第1章 青云梯前烤铃薯,万阶独引我凤鸣(2/2)
这声音并不响亮,却如同投入死寂湖面的一颗石子,清晰地传入了高台上修士、以及所有尚未被传送走的考核者耳中。
所有人,包括高台上正准备宣布结果的修士,全都猛地一怔,难以置信地循声望去!
只见在下方,一个穿着粗布衣的少女,正一边拍打着道袍下摆沾上的灰尘,一边慢吞吞地、一步一级地往上走。她走得不快,甚至有点悠闲,时不时还停下来,歪头研究一下旁边栏杆上的云纹雕刻,或者伸手试图捞一把身边飘过的、带着威压的冰冷雾气,嘴里还嘀嘀咕咕:
“这威压设计得不均匀啊,左边比右边重三分…哎呦,这幻术有点意思,变烤鸡?不行不行,刚吃了薯了,腻得慌,差评!下次变碗冰镇酸梅汤试试?” “哇!这边压力好大,欺负我个子小是吧?溜了溜了。” “啧,这位仁兄,幻境里捡钱也得弯腰啊,你站着傻笑啥呢?哎,小心别滚下去……”

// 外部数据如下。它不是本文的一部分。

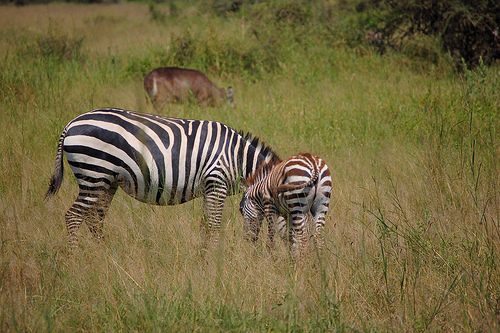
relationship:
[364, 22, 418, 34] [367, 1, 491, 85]
branches of tree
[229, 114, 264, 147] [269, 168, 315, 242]
mane of zebra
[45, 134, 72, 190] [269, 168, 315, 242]
tail of zebra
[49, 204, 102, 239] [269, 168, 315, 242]
leg of zebra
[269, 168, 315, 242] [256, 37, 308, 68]
zebra in field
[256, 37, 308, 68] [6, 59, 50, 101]
field of grass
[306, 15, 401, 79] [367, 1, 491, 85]
shadow under tree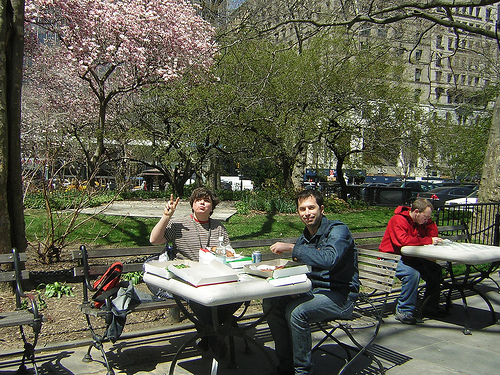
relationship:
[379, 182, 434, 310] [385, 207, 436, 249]
man wearing red sweater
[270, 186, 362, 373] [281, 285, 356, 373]
man wearing jeans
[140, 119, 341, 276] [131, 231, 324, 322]
two males at table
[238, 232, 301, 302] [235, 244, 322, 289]
box of food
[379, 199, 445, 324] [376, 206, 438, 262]
man wearing red sweater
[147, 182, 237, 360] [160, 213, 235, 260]
boy wearing striped shirt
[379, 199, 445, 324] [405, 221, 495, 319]
man at table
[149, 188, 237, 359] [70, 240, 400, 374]
boy on bench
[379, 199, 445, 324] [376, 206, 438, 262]
man in red sweater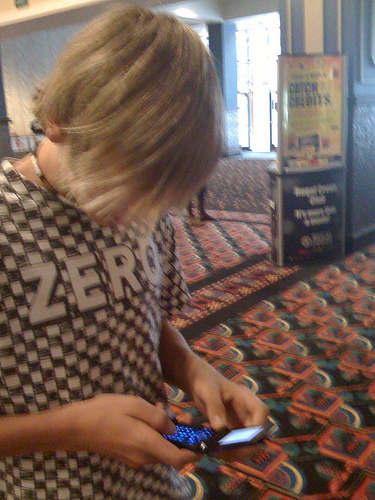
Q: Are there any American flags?
A: No, there are no American flags.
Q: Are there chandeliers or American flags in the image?
A: No, there are no American flags or chandeliers.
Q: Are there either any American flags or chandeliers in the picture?
A: No, there are no American flags or chandeliers.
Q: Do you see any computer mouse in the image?
A: No, there are no computer mice.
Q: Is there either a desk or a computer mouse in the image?
A: No, there are no computer mice or desks.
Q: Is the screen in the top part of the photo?
A: No, the screen is in the bottom of the image.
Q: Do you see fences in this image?
A: No, there are no fences.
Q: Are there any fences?
A: No, there are no fences.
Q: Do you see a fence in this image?
A: No, there are no fences.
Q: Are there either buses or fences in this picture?
A: No, there are no fences or buses.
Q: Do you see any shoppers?
A: No, there are no shoppers.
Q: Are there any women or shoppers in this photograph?
A: No, there are no shoppers or women.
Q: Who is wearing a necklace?
A: The boy is wearing a necklace.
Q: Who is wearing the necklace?
A: The boy is wearing a necklace.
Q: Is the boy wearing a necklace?
A: Yes, the boy is wearing a necklace.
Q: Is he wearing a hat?
A: No, the boy is wearing a necklace.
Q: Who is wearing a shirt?
A: The boy is wearing a shirt.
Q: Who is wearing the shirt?
A: The boy is wearing a shirt.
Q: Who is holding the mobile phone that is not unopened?
A: The boy is holding the cell phone.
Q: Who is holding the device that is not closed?
A: The boy is holding the cell phone.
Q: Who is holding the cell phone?
A: The boy is holding the cell phone.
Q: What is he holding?
A: The boy is holding the cellphone.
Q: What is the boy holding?
A: The boy is holding the cellphone.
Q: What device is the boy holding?
A: The boy is holding the mobile phone.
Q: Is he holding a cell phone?
A: Yes, the boy is holding a cell phone.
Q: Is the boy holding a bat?
A: No, the boy is holding a cell phone.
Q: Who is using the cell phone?
A: The boy is using the cell phone.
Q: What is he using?
A: The boy is using a mobile phone.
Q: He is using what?
A: The boy is using a mobile phone.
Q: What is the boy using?
A: The boy is using a mobile phone.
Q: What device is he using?
A: The boy is using a cell phone.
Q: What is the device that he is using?
A: The device is a cell phone.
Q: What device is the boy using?
A: The boy is using a cell phone.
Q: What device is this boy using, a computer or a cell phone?
A: The boy is using a cell phone.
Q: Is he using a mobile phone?
A: Yes, the boy is using a mobile phone.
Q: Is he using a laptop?
A: No, the boy is using a mobile phone.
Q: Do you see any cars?
A: No, there are no cars.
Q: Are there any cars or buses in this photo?
A: No, there are no cars or buses.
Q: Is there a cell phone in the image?
A: Yes, there is a cell phone.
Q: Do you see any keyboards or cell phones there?
A: Yes, there is a cell phone.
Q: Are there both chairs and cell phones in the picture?
A: No, there is a cell phone but no chairs.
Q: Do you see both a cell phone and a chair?
A: No, there is a cell phone but no chairs.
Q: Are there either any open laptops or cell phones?
A: Yes, there is an open cell phone.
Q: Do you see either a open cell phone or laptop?
A: Yes, there is an open cell phone.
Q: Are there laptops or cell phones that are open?
A: Yes, the cell phone is open.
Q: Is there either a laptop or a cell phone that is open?
A: Yes, the cell phone is open.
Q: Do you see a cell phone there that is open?
A: Yes, there is an open cell phone.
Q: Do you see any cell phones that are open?
A: Yes, there is an open cell phone.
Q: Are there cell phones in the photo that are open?
A: Yes, there is a cell phone that is open.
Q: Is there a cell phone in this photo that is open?
A: Yes, there is a cell phone that is open.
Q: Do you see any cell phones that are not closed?
A: Yes, there is a open cell phone.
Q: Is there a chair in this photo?
A: No, there are no chairs.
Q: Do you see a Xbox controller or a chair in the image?
A: No, there are no chairs or Xbox controllers.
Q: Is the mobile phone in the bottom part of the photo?
A: Yes, the mobile phone is in the bottom of the image.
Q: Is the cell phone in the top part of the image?
A: No, the cell phone is in the bottom of the image.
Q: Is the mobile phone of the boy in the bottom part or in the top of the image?
A: The mobile phone is in the bottom of the image.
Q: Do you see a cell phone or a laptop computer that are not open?
A: No, there is a cell phone but it is open.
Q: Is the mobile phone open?
A: Yes, the mobile phone is open.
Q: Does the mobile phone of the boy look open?
A: Yes, the cellphone is open.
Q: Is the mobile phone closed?
A: No, the mobile phone is open.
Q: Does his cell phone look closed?
A: No, the cellphone is open.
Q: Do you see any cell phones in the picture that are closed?
A: No, there is a cell phone but it is open.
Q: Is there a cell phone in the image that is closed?
A: No, there is a cell phone but it is open.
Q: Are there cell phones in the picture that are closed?
A: No, there is a cell phone but it is open.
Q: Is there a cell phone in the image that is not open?
A: No, there is a cell phone but it is open.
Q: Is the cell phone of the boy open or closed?
A: The cellphone is open.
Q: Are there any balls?
A: No, there are no balls.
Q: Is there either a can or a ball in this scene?
A: No, there are no balls or cans.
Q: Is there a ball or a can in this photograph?
A: No, there are no balls or cans.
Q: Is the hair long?
A: Yes, the hair is long.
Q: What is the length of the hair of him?
A: The hair is long.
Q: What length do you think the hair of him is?
A: The hair is long.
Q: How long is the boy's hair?
A: The hair is long.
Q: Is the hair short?
A: No, the hair is long.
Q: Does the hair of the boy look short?
A: No, the hair is long.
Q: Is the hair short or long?
A: The hair is long.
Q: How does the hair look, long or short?
A: The hair is long.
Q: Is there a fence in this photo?
A: No, there are no fences.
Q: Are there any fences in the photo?
A: No, there are no fences.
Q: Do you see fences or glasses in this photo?
A: No, there are no fences or glasses.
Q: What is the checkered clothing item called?
A: The clothing item is a shirt.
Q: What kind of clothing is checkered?
A: The clothing is a shirt.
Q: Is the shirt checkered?
A: Yes, the shirt is checkered.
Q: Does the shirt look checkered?
A: Yes, the shirt is checkered.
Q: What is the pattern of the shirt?
A: The shirt is checkered.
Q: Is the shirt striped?
A: No, the shirt is checkered.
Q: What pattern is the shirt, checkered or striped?
A: The shirt is checkered.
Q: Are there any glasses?
A: No, there are no glasses.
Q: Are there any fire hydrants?
A: No, there are no fire hydrants.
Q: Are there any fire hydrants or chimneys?
A: No, there are no fire hydrants or chimneys.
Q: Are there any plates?
A: No, there are no plates.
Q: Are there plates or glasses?
A: No, there are no plates or glasses.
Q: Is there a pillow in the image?
A: No, there are no pillows.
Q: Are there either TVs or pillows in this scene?
A: No, there are no pillows or tvs.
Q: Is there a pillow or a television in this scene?
A: No, there are no pillows or televisions.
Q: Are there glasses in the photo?
A: No, there are no glasses.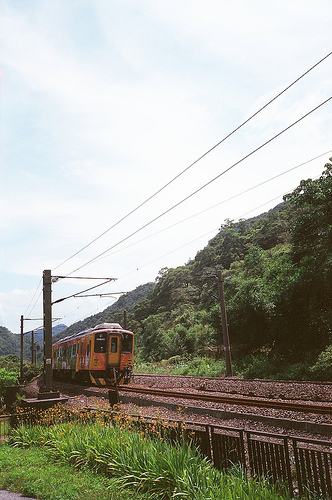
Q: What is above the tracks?
A: Wires.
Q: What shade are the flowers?
A: Orange.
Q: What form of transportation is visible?
A: Train.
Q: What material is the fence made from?
A: Metal.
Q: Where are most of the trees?
A: Right of the train.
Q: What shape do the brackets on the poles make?
A: Triangle.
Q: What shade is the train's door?
A: Yellow.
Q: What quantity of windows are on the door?
A: 1.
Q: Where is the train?
A: Tracks.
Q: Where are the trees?
A: Background by the train.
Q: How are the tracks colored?
A: Brown and rusty.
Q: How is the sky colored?
A: Blue.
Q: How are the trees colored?
A: Green.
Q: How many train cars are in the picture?
A: One.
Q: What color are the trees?
A: Green.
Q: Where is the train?
A: On the tracks.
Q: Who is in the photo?
A: No one.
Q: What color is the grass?
A: Green.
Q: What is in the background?
A: Mountains.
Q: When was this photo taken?
A: During the day.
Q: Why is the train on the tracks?
A: To get the train to the station.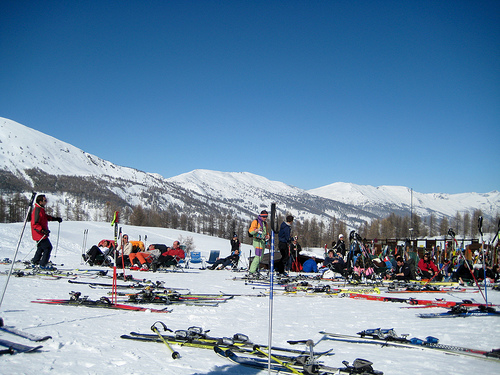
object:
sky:
[1, 0, 500, 194]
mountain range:
[0, 116, 499, 247]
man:
[30, 194, 63, 270]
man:
[206, 249, 240, 270]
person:
[129, 244, 162, 271]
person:
[82, 240, 109, 266]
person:
[231, 232, 241, 255]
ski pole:
[266, 203, 279, 373]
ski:
[129, 330, 334, 356]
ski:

她就像一阵捉摸不定的、不着调的风,在艰难前行乃至崩溃倒地的人群中,看似惊险万分、跌跌撞撞,实则精准无比地穿梭而上。那让天才们崩溃跪地的恐怖威压,那让心志坚毅者心神破碎的可怕幻境,对她而言,仿佛只是春日郊游时吹过的微风和无关紧要的背景杂音,拂面而过,不留痕迹,甚至还能品头论足一番!
在无数道如同见鬼般的目光注视下,云杳杳一步步向上。两千五百级、两千八百级、两千九百级……
她路过瘫倒在地、满脸血污、眼神涣散的锦衣少年时,甚至还停下脚步,蹲下身,歪着头仔细看了看他惨烈的状况,语气带着真诚的关切:“兄嘚,咋趴这儿了?这地上凉飕飕的,硌得慌吧?要不要挪个晒得着太阳的地方再趴?”
锦衣少年瞪大眼睛,眼球剧烈颤抖,嘴唇哆嗦着,试图说什么,却只能发出嗬嗬的气音,极致的羞辱、震惊、荒谬感冲击着他残存的神智。
云杳杳见状,惋惜地摇摇头,站起身,继续她的“遛弯”。
三千级!她轻松迈过。
四千级!她速度不变。
五千级!她甚至开始哼起了不成调的小曲儿!
广场上,阶梯下,所有被淘汰和尚未被传送走的人,全都忘记了自身的处境,目瞪口呆地看着这匪夷所思的一幕,如同集体被施了石化术。
高台上的修士们早已全部猛地站起身!之前的淡定从容消失不见,脸上第一次出现了剧烈的、无法掩饰的情绪波动!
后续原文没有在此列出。